David lit the joint, took a deep hit, and then passed it to her. She held it for a second, observing the bright orange glow. She thought of Dr. Grind, his disappointment in her, but she brought the joint to her lips and took in as much smoke as her lungs could hold, enough to obliterate her nerves. She was young, wasn’t she? She was allowed indiscretions, stupid decisions. She was allowed to be around people her own age, who didn’t have children, who didn’t live in a woodland complex funded by a billionaire, whose lives weren’t some grand experiment. As she held the smoke in her lungs, she thought of her wild period, after her mother’s death, and how thrilling it had been to do something bad and realize that no one was going to try to stop you. Izzy blew the smoke in one long, unbroken plume right into David’s face, which made him smile. They made out again, this time on the floor, and he put his hand down the front of her pants and rubbed his long, slender fingers against her, making her shudder, sending flashes of colored lights just in front of her eyes. “Let’s slow down,” Izzy said, removing his hand from the waistband of her panties, tapping the palm of his hand as if calming a skittish horse.
David smiled and shrugged. “We can do more of that later,” he said, and then he reached for the hammer. “Now, let’s make art.”

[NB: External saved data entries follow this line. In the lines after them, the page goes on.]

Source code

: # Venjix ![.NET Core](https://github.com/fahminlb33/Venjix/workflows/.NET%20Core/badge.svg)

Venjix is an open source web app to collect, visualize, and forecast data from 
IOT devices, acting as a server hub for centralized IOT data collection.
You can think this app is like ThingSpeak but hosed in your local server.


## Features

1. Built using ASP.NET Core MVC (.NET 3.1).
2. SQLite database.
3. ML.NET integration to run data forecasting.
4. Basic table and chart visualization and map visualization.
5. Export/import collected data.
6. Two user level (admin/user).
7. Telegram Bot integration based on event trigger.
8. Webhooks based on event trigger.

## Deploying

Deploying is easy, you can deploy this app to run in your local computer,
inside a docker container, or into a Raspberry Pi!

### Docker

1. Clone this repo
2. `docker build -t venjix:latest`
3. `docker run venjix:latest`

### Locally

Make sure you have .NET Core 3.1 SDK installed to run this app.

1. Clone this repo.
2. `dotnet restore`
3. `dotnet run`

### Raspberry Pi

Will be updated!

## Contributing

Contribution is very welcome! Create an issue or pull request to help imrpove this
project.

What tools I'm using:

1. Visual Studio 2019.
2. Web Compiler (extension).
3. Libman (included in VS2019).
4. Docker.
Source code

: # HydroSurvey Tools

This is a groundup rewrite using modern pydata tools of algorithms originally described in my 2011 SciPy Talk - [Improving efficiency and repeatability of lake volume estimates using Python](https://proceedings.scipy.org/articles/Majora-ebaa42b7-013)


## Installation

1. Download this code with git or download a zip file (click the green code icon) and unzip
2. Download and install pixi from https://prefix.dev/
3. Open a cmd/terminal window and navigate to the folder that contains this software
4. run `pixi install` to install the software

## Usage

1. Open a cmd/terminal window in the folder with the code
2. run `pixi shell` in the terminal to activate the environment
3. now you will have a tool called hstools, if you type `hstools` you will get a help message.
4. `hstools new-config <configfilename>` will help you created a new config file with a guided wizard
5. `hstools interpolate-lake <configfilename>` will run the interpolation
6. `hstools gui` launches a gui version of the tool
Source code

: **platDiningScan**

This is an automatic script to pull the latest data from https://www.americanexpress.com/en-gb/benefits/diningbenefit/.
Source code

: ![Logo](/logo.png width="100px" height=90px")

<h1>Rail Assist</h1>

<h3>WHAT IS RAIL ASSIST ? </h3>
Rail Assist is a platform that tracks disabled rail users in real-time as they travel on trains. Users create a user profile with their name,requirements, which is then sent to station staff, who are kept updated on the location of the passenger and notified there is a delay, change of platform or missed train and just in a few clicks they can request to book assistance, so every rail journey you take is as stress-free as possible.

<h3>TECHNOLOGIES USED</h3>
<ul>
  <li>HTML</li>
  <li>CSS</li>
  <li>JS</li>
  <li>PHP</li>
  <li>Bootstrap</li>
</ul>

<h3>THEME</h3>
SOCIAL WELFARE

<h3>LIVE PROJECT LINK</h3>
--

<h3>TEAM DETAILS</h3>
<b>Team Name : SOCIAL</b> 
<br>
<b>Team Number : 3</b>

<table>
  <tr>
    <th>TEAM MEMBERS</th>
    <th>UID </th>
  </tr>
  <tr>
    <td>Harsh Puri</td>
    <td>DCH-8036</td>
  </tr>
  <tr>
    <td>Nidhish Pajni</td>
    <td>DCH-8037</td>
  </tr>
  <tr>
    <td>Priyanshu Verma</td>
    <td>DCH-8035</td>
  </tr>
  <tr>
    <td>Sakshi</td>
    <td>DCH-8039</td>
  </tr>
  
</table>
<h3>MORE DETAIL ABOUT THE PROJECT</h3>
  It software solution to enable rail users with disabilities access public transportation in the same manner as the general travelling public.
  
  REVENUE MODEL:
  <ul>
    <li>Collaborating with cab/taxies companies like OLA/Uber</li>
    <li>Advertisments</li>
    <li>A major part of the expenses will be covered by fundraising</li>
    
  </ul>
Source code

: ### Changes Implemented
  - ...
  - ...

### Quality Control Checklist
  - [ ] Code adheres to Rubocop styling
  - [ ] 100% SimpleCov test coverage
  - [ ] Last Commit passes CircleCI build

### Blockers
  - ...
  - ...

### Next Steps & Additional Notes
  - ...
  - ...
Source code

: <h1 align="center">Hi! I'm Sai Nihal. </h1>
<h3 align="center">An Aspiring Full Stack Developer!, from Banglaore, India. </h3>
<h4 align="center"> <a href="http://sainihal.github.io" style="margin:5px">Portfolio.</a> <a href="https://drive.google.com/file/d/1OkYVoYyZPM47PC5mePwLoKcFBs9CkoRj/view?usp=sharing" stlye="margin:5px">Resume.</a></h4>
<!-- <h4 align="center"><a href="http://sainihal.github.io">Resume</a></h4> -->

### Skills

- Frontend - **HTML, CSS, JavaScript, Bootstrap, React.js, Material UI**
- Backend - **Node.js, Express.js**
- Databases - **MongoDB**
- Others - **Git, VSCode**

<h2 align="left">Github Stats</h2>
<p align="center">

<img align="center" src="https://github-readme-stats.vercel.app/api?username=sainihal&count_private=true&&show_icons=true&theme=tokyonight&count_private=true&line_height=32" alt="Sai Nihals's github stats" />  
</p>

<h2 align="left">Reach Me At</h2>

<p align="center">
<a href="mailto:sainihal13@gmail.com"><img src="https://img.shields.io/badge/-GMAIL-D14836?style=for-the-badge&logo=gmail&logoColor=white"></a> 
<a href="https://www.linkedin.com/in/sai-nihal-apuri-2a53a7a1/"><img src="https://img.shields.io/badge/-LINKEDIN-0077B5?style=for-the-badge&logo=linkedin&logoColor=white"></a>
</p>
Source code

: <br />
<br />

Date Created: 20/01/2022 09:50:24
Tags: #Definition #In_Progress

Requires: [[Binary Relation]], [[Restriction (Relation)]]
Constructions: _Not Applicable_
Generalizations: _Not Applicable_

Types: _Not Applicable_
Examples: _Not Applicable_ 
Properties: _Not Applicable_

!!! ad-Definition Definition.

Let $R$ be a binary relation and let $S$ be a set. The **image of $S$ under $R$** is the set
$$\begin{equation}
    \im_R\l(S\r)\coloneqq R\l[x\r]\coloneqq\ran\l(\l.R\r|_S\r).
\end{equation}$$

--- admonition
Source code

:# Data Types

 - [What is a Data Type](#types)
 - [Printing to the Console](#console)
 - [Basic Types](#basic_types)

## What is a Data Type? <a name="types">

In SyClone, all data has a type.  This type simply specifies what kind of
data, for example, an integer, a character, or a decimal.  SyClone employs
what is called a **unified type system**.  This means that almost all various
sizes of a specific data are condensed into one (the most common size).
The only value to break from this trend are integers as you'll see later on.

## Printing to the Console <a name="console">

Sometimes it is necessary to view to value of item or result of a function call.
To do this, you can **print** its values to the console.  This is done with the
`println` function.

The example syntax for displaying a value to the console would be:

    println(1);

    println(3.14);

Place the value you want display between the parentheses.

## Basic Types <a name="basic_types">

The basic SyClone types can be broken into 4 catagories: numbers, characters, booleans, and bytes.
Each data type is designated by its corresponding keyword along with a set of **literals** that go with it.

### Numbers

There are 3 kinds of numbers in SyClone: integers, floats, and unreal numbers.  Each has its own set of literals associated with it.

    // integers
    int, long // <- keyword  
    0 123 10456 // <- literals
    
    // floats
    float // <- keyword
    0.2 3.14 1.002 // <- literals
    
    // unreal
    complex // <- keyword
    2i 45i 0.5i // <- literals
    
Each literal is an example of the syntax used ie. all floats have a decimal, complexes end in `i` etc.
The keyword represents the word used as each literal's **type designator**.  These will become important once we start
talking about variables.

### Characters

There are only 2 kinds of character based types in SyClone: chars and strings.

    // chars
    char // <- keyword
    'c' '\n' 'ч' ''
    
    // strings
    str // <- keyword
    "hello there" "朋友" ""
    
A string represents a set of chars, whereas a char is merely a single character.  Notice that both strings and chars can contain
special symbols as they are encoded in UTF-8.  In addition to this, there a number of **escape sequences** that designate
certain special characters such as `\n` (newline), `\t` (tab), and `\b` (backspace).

David recorded the moment with his phone, while Izzy, so stoned, put on a pair of safety goggles and then gripped the hammer, testing the heft of it. She looked at the vase, the way the birds seemed to be moving, and she looked to David for reassurance. He nodded his approval, his permission to ruin what he had made. Though Izzy knew she would hate herself for it later, she raised the hammer and brought it down on the lip of the vase. Shards of ceramic skittered across the table, the vase still recognizable as a vase, but badly damaged. She brought the hammer down on it again, then one more time, then one more time, and now it was nothing but broken pieces, unrecognizable. With his free hand, David mimed more hammer blows, but Izzy shook her head. This was as much as she could do, a black cloud in her stomach, so many pieces around her, no idea how she would put it back together again.
“That was great,” David finally said, putting his phone back in his pocket. He reached for what was left of the vase, the base of it still intact, and he smiled. He set it down, looked around at the shards of ceramic on the table and the floor, and nodded, as if he was putting the entire thing back together in his mind. He went into his bag and grabbed some Krazy Glue. “This isn’t as much fun,” he admitted, “but it’s the most important part of the process.” He relit the joint and took a few more hits, offering it to Izzy, who declined, still so damn high. When he was done, he started picking up the pieces of the vase, holding them up to the light. Finally, he found a piece that fit the base. He applied glue and held it in place. After a few minutes, though it felt like an entire day to Izzy, he let go of the piece and it stayed connected to the base. “Okay,” he said, nodding. Then he resumed his search among the shards.